A Decart lançou o Oasis 3 esta semana, um world model interativo em tempo real que gera cenas de direção fotorrealistas a partir de um único prompt de texto, disponível via API no que o TechCrunch reportou como uma exclusiva. Ele produz uma vista multi-câmera construída para trabalho de veículo autônomo, um fluxo frontal e dois laterais, gerando cerca de 8000 tokens por frame de forma auto-regressiva a dezenas de frames por segundo. Roda sobre hardware NVIDIA, Amazon e Google através da camada de otimização própria da Decart, a dois centavos por segundo de mundo gerado. O CEO Dean Leitersdorf diz que custa mais de uma ordem de magnitude menos para rodar do que qualquer outra coisa na área, e que é o primeiro world model usável o bastante para as pessoas realmente programarem em cima.
As ressalvas não estão enterradas, elas são o ponto, e a manchete diz isso. Numa sessão longa o mundo deriva: as ruas de Nova York derretem em cidade genérica, e se você se vira e volta, o lugar que você deixou se foi e foi substituído. O controle direcional escapa das suas mãos. E o modelo não simula colisões, os carros se atravessam direto, porque, diz Leitersdorf, os dados de treinamento têm muito mais boa direção do que acidentes. Ele chama a lacuna das colisões de um problema de pesquisa maior que a empresa está resolvendo agora. O resumo honesto é que sessões longas parecem dream-like e desconexas, fotorrealistas frame a frame mas nem coerentes nem físicas ao longo do tempo.
Essa lacuna importa precisamente por causa do pitch. O caso de uso é treinamento de veículo autônomo, e a coisa mais valiosa que um simulador AV pode produzir é o momento perigoso: o quase-acidente, o fechada, a colisão que você quer que o carro aprenda a evitar. O Oasis 3 renderiza a rua lindamente e ainda não consegue renderizar a batida fisicamente. Então a aposta é fotorrealismo-primeiro, física-depois, barato e programável agora. É uma aposta diferente do resto da área: o Genie 3 da DeepMind é um world model geral trancado atrás de um tier de $200 por mês, o world model da Waymo é treinado sobre 50 milhões de milhas autônomas reais, o Cosmos da NVIDIA mira o raciocínio físico diretamente.

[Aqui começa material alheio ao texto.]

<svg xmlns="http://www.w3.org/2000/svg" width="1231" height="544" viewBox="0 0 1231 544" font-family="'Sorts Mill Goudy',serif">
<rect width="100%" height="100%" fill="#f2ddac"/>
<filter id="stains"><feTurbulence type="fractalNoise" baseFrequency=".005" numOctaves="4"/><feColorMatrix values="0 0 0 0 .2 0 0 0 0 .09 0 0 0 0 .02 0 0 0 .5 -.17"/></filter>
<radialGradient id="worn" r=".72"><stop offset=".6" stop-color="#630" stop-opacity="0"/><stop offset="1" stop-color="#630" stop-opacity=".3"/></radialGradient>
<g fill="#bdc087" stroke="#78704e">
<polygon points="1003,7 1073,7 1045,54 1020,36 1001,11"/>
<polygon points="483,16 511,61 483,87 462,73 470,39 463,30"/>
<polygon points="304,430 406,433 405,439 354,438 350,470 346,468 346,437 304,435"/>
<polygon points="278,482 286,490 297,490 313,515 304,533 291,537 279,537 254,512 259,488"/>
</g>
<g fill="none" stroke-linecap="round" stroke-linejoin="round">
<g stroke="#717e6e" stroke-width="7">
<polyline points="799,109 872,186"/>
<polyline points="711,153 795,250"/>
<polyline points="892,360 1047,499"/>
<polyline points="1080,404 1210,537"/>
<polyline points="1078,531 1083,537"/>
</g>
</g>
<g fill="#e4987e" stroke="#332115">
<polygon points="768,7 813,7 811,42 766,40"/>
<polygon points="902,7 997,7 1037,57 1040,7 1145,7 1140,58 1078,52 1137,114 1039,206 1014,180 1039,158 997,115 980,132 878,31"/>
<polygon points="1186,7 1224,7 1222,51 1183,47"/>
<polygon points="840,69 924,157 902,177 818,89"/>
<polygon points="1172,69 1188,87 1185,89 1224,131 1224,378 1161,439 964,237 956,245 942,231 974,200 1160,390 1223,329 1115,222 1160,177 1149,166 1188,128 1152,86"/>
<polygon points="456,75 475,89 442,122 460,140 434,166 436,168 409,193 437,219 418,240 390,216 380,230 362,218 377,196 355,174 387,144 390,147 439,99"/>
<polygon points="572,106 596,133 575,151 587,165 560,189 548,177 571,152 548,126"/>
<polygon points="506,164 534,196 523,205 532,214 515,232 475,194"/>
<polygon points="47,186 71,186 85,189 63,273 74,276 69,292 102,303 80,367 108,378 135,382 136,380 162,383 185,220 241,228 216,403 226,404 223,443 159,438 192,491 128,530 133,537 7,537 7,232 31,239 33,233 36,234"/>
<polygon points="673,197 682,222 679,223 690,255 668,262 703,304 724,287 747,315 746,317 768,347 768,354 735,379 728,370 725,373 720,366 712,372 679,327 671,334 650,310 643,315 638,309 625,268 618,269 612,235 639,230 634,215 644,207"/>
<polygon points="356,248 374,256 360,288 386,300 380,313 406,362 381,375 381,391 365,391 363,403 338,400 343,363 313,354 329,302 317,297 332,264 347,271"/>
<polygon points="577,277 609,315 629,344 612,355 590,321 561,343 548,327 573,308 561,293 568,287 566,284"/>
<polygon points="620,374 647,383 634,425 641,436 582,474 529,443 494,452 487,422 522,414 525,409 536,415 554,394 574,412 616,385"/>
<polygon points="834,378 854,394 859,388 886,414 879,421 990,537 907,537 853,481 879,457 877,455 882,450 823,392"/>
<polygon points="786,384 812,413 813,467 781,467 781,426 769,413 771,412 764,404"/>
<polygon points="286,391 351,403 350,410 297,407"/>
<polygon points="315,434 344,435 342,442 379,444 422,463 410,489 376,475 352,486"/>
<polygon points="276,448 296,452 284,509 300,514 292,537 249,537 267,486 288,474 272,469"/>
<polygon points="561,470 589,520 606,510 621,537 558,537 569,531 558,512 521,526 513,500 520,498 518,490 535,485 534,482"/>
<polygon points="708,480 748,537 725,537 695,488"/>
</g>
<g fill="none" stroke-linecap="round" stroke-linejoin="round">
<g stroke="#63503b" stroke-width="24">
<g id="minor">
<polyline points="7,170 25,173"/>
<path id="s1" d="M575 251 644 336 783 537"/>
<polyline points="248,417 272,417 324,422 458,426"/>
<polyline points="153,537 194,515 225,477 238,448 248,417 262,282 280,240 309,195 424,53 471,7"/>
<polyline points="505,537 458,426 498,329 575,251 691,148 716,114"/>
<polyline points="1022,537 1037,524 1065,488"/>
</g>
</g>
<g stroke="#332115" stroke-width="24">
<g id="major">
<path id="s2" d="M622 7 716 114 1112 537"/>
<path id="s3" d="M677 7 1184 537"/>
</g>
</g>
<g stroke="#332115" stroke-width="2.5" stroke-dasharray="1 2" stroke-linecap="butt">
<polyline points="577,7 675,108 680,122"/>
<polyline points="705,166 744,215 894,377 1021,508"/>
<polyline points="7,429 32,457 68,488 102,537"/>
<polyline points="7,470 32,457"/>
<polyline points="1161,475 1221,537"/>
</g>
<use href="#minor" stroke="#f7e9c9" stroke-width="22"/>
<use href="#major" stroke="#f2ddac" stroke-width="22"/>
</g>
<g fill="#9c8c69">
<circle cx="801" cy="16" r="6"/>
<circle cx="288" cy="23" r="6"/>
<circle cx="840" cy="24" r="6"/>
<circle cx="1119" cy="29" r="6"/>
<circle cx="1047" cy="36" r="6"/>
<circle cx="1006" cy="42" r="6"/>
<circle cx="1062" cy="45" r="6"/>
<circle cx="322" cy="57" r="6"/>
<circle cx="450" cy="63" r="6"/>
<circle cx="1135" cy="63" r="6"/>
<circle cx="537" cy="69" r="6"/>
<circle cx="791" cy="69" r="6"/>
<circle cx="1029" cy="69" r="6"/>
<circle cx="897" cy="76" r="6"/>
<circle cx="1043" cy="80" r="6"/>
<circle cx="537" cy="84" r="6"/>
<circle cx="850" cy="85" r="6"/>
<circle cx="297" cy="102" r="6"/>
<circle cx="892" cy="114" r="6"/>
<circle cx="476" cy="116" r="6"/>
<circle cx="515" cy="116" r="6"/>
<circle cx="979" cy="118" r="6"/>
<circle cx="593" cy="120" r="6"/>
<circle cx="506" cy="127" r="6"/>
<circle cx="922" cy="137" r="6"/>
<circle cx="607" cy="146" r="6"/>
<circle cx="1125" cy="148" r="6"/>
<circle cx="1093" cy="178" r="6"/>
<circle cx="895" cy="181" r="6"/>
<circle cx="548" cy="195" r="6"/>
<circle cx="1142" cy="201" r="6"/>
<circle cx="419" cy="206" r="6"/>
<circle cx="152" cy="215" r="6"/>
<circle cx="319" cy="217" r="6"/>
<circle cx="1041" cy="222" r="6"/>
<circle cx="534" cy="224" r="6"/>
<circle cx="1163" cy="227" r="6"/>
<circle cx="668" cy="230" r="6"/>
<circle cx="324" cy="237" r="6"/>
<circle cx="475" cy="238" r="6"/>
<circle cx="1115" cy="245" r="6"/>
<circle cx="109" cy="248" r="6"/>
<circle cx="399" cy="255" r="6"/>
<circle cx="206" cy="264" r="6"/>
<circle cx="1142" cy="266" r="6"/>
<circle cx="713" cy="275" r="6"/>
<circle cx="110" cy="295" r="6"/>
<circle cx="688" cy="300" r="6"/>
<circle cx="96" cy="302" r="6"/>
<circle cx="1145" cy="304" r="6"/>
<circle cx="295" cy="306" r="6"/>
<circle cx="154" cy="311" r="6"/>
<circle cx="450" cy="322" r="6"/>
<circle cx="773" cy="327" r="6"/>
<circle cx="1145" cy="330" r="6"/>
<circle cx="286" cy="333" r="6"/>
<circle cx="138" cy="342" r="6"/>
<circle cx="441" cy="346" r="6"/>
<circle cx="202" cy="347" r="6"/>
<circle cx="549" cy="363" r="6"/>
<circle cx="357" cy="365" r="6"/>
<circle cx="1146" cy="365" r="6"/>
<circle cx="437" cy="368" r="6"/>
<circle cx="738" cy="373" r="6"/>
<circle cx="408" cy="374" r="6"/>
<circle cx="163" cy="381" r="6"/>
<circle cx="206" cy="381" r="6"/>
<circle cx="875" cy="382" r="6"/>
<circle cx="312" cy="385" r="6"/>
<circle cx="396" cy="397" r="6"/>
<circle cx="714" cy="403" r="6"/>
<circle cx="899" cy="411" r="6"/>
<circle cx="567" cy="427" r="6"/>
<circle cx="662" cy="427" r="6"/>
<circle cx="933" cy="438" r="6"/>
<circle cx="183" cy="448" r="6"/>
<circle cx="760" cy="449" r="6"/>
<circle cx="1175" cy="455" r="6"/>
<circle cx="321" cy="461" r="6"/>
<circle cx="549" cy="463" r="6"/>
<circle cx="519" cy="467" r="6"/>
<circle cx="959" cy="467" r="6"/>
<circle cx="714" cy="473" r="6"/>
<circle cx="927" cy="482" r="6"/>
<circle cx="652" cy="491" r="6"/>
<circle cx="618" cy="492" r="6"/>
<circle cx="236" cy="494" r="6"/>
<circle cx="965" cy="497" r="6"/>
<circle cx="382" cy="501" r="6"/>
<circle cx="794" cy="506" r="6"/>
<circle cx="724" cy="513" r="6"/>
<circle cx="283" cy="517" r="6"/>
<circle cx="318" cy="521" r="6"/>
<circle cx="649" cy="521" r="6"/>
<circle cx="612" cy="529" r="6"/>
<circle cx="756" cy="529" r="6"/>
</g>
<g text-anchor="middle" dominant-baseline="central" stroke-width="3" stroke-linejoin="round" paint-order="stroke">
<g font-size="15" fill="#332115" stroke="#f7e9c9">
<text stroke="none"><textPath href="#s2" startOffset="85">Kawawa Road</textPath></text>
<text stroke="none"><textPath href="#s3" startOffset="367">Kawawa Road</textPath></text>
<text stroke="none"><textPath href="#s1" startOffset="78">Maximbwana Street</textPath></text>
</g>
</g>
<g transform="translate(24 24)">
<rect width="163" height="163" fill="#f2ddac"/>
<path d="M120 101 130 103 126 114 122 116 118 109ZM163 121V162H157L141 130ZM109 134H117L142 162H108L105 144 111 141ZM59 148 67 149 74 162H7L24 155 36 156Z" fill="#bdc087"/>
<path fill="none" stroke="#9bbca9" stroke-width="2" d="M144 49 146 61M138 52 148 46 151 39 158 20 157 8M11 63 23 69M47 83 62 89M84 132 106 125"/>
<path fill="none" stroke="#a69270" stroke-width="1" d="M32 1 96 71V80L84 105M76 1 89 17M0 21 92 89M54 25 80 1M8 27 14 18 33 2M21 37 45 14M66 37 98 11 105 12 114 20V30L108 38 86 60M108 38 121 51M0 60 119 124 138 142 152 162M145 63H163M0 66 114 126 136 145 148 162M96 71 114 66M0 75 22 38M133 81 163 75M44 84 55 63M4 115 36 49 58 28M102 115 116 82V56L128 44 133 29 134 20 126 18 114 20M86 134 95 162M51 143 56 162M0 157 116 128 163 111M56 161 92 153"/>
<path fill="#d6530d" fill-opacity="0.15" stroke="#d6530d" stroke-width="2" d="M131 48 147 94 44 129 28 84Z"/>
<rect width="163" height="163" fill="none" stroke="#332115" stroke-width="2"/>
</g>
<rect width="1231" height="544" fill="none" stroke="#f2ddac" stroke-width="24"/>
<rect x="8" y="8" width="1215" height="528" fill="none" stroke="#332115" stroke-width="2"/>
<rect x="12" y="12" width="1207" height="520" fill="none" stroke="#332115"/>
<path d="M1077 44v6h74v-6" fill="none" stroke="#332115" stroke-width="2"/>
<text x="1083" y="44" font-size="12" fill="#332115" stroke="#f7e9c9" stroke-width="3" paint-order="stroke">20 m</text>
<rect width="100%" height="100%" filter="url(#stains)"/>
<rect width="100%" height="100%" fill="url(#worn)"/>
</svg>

A Decart tem dois anos, levantou uma rodada de $300 milhões a uma valuation de aproximadamente $4 bilhões com Toyota, Adobe, eBay e NVIDIA dentro, diz ter queimado bem menos de $100 milhões no total, e já roda a Lucy, um video model em tempo real, para uma comunidade de mais de 100 000 desenvolvedores.
Para o fio que vimos acompanhando, este é o primeiro data point comercial, e primeiro honestamente-ressalvado, em world-models-como-substrato-de-treinamento, a pista que o Genie 3 abriu há dois dias. O substrato agora é entregável, com preço de tabela, e uma ordem de magnitude mais barato do que o esperado, que é a parte que vai atrair os builders. Mas a ressalva é o sinal real: usável e fisicamente fiel ainda não são a mesma coisa, e para treinamento embodied essa distinção é o jogo inteiro. Um simulador onde os carros se atravessam pode ensinar a um stack de percepção como uma rua se parece, mas não ensinar a um stack de planejamento o que fazer quando outro carro não cede. O roadmap da Decart, geração baseada em vídeo em vez de prompts de imagem, contexto mais longo, e compressão de memória para a consistência, mira direto na lacuna. Se fotorrealismo-primeiro ou física-primeiro vence para treinar agentes embodied é agora uma pergunta viva com uma etiqueta de preço anexada, e as primeiras respostas reais virão de quem quer que tente treinar sobre o Oasis 3 e reporte de volta.